# picks27t V-8 Cirrus Engine finished



## picks27t (Mar 19, 2014)

Thanks Chuck Fellows  his design 
 [ame]http://www.youtube.com/watch?v=Ikx_8QInETw[/ame]


----------



## Fabrickator (Mar 19, 2014)

That looks great and you did a very good job.  One question though.  Why did you use such a heavy flywheel, although it does have very good low speed running ability. What kind/size of rear main bearing does it use?


----------



## picks27t (Mar 19, 2014)

Just had that wheel around wanted to see it under load as far as bearing front rear are both naval brass.
Thanks for comment. 


Sent from my iPhone using Model Engines


----------



## johnmcc69 (Mar 19, 2014)

I love it! Chuck will be proud! Did you use timing/belt pulley's?

John


----------



## picks27t (Mar 19, 2014)

Yes sure did with a 1/8 inch  belt


Sent from my iPhone using Model Engines


----------



## AAFitArm (Sep 18, 2014)

Very nice!

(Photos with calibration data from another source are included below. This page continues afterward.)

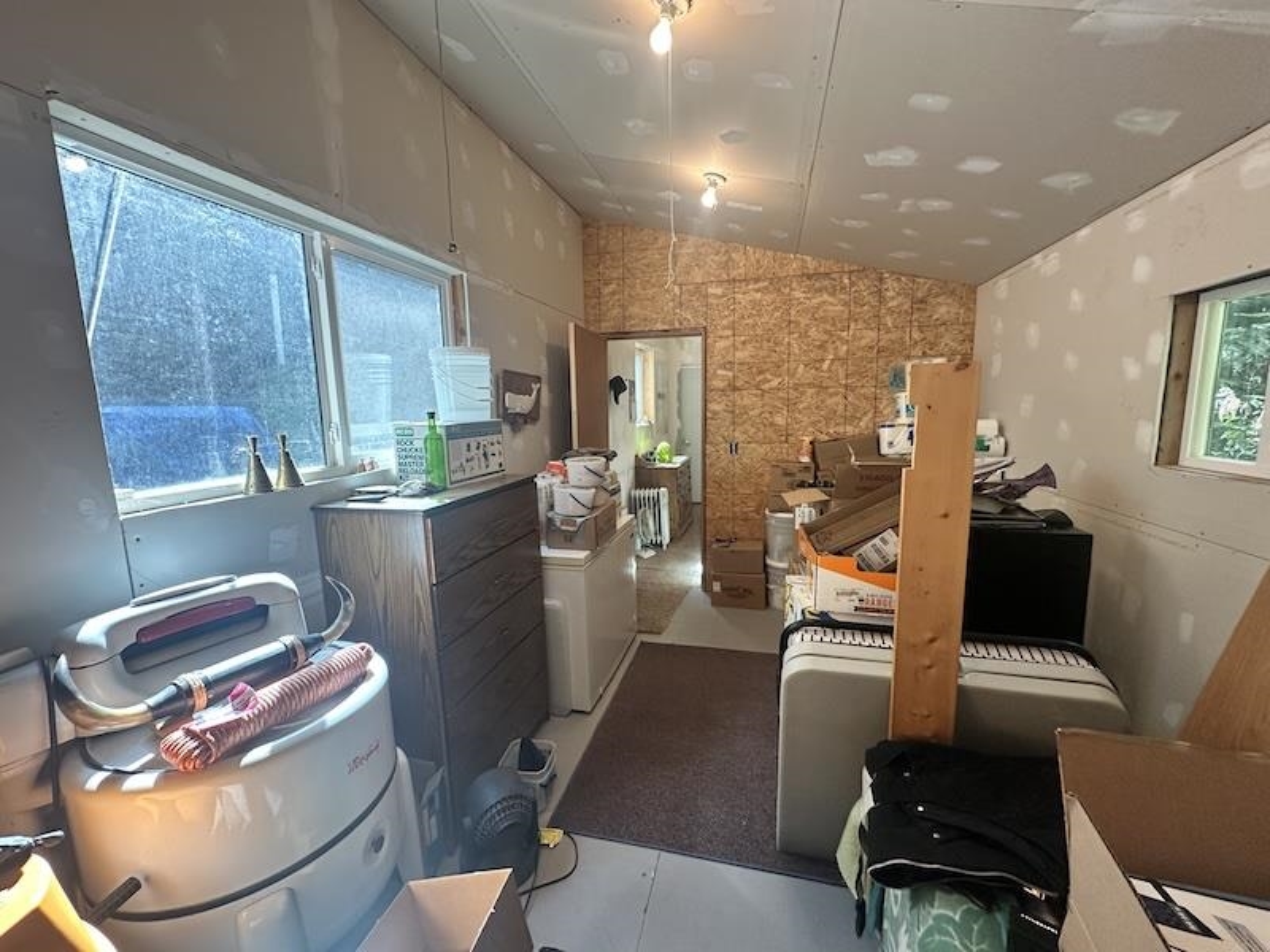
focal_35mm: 14
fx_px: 514
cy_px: 476
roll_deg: +0.6
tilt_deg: -8.4
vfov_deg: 85.7
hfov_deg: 102.1
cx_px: 635
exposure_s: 1/120
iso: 200
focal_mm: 2.22
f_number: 2.2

Whereabouts did you get the plans?


----------



## picks27t (Sep 18, 2014)

They are in the plans sec.


Sent from my iPhone using Model Engines


----------



## cfellows (Sep 19, 2014)

Not sure how I missed this... sorry for the late comment.  Very nice job, great machining!  Looks better than mine!

 Chuck


----------



## picks27t (Sep 19, 2014)

Thanks Chuck I have built your 4 Cylinder Boxer and V8 both were good builds  That valve arrangement is great.


----------